**Supplied passage:**
Tom Cruise: One of the things that Steven, when we first started talking about the
story...I get the great pleasure of hanging out with this guy. And I get the
pleasure of making movies with him. The things he does and the choices he
makes, like the subjective choice to never let the audience look over that
hill (in the battle scene) and see what is happening...
Steven Spielberg: And that was a huge temptation, by the way. When I first though of that
sequence, I imagined them going over the hill and seeing the actually War of
the Worlds and I had to pull back and not commit to that because I though it
was much more personal to the point of view of this family not to be able to
see everything Hollywood lets you see in most science fiction movies.
Tom Cruise: I'll give you the actor/fan's point of view, because I'm always a fan
first of what Steve does. Seeing him develop these ideas and working from
the script that David Koepp -who did an astonishing job - but you take that
scene in the basement which lasts maybe 20 minutes...to be able to choreograph
and sustain that level of tension is something....when I'm working with
different filmmakers, I'll always go back to Steven's pictures and study his
editing to see how he's telling that story because he gives you the
environment, but from a character point of view and story it's always on
that story line. So I often go back and study his stuff and I'll go back to
this again and see how he developed that story line in the basement. Even
though he created that stuff, there was stuff on the day that he just came
up with and changed the whole think.
Question: How much did the political situation today have to do with your situation
to do this film and was the happy ending kind of your thoughts for hope for
the future?
Steven Spielberg: I have hope for the future. I'm probably not the best person to tell
stories that leave you with nothing to hope for. There are all sorts of
metaphors you can derive from this story and I tried to make a film that was
as open to those interpretations as possible. I wanted to make it suggestive
enough so that everybody could have their own opinion.
Question: This is the second time you've worked together including Minority Report.
I want to know which one was easier for you?
Tom Cruise: I have to tell you that it just gets better. The experience of working
with Steven gets better.
Steven Spielberg: This one was 100 percent character. Minority Report was certainly 50
percent character and 50 percent very complicated storytelling with layers
and layers of murder mystery and plot where if any of the actors had even
suggested to the audience that they knew what was going to happen next the
audience would have picked it up like that because audiences are so smart
today. They pick up things that are, you know, so far out of left field that
we the filmmakers can't believe the audience has picked up on them. So we're
always concerned about giving away too much of the plot in Minority Report.
This was a character journey. Everything we talked about was character and
who these people were and in a sense, that made it simpler. It freed us up
more to explore the behavior of the characters more than we had in Minority
Report.
Question: Picking up on something Mr. Spielberg said earlier, I wonder if you could
talk about the unique ability of science fiction to put across social and
political ideas in a more oblique way.
Steven Spielberg: Science fiction to me is a vacation. It's a vacation away from all rules
of narrative logic. It's a vacation away from physics, basic physics and
physical science. You can leave all the rules behind and just kind of fly.
As a race human beings can't fly so we envy the birds. Science fiction gives
you a chance to soar. That's why I keep coming back to science fiction
because there are absolutely no limits to where the imagination can go. Now
the challenge of science fiction is that to tell a credible science fiction
story you have to then turn around and impose certain limits on yourself.

**Your instructions:** List every person named in the interview transcript. The material after this transcript is not needed.

**Dataset entries:**
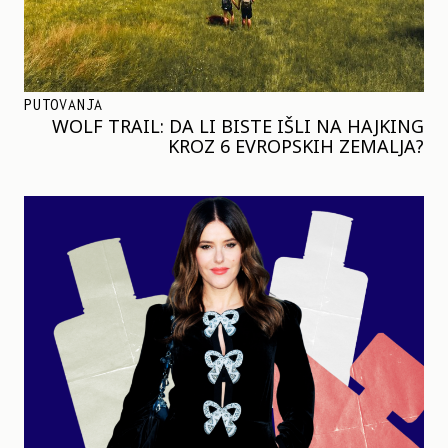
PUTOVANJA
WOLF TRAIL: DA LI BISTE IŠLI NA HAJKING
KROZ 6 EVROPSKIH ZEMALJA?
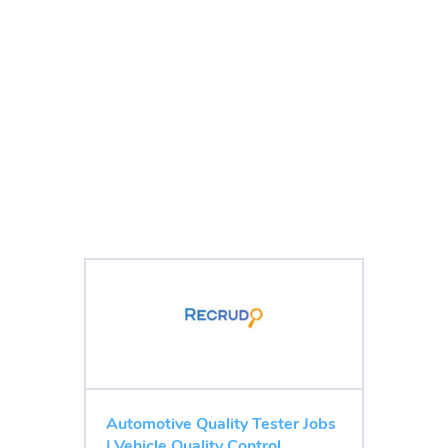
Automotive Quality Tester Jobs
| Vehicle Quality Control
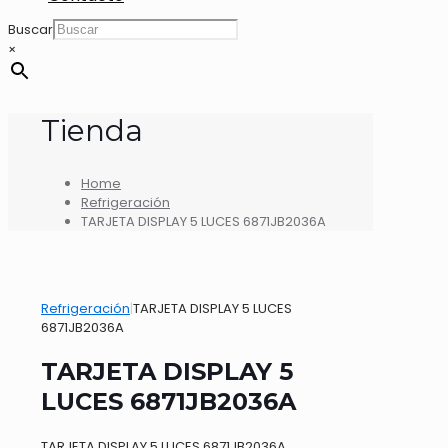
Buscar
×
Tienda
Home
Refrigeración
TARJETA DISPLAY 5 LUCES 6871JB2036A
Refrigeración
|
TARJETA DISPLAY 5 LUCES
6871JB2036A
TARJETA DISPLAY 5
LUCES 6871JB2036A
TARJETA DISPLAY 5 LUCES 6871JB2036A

**Answer for the task:** Tom Cruise, Steven Spielberg, David Koepp